▶ _YOUR INSTRUCTIONS_
In the data that follows, every line containing the word "Barbara" should be returned.

(Extracted data entries)
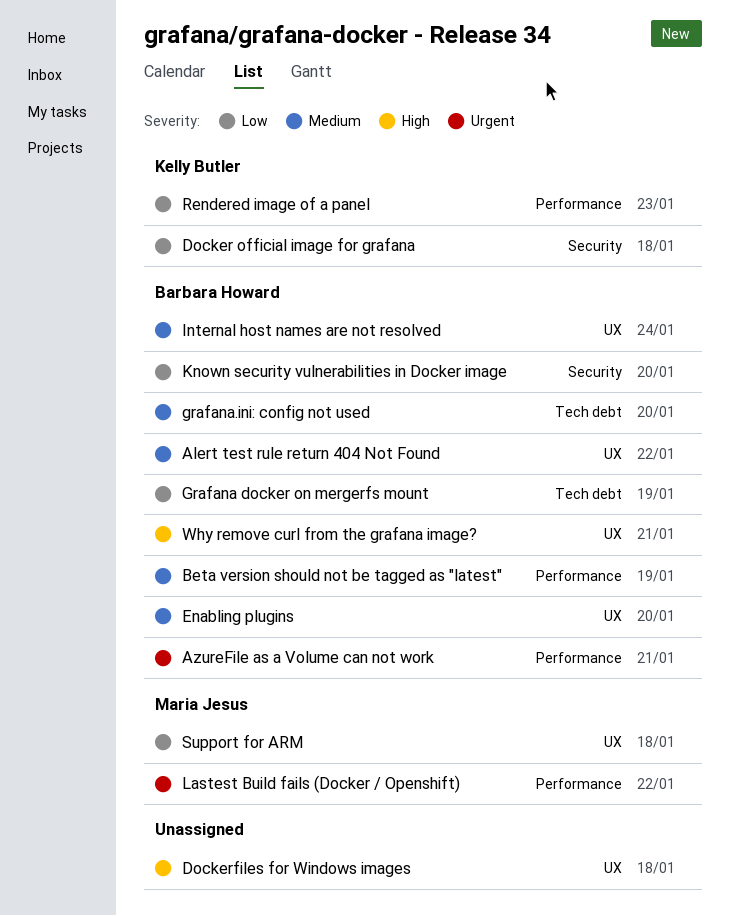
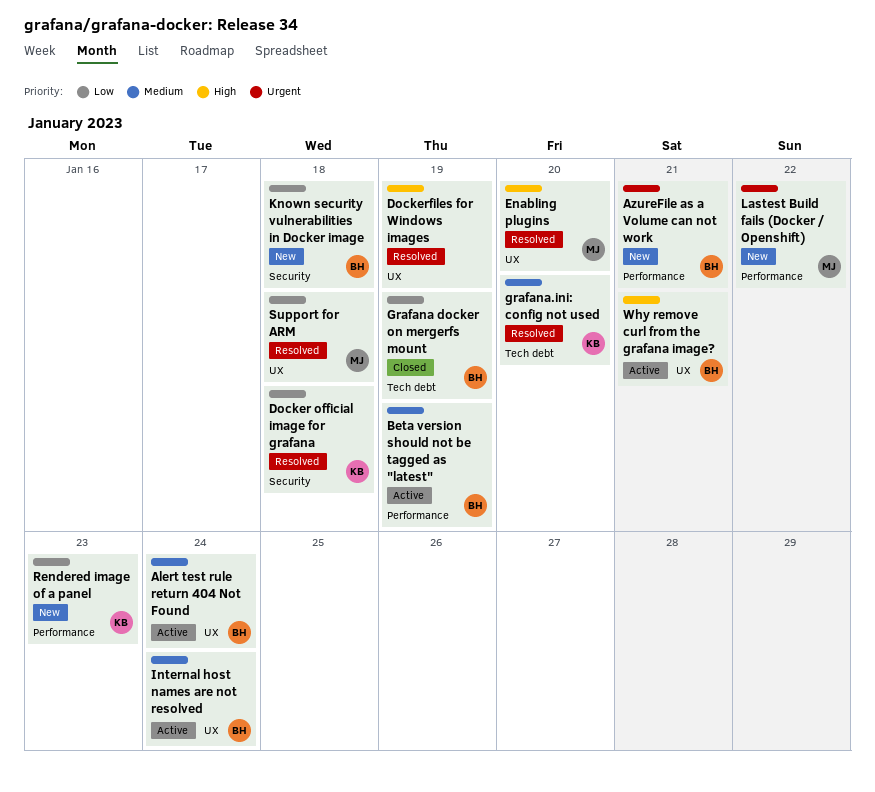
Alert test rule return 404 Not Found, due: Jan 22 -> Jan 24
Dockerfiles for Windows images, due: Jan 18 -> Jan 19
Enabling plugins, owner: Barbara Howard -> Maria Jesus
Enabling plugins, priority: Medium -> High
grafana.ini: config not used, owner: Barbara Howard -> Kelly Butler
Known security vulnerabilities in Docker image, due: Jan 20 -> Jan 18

▶ _RESULT OF THE EXERCISE_
Enabling plugins, owner: Barbara Howard -> Maria Jesus
grafana.ini: config not used, owner: Barbara Howard -> Kelly Butler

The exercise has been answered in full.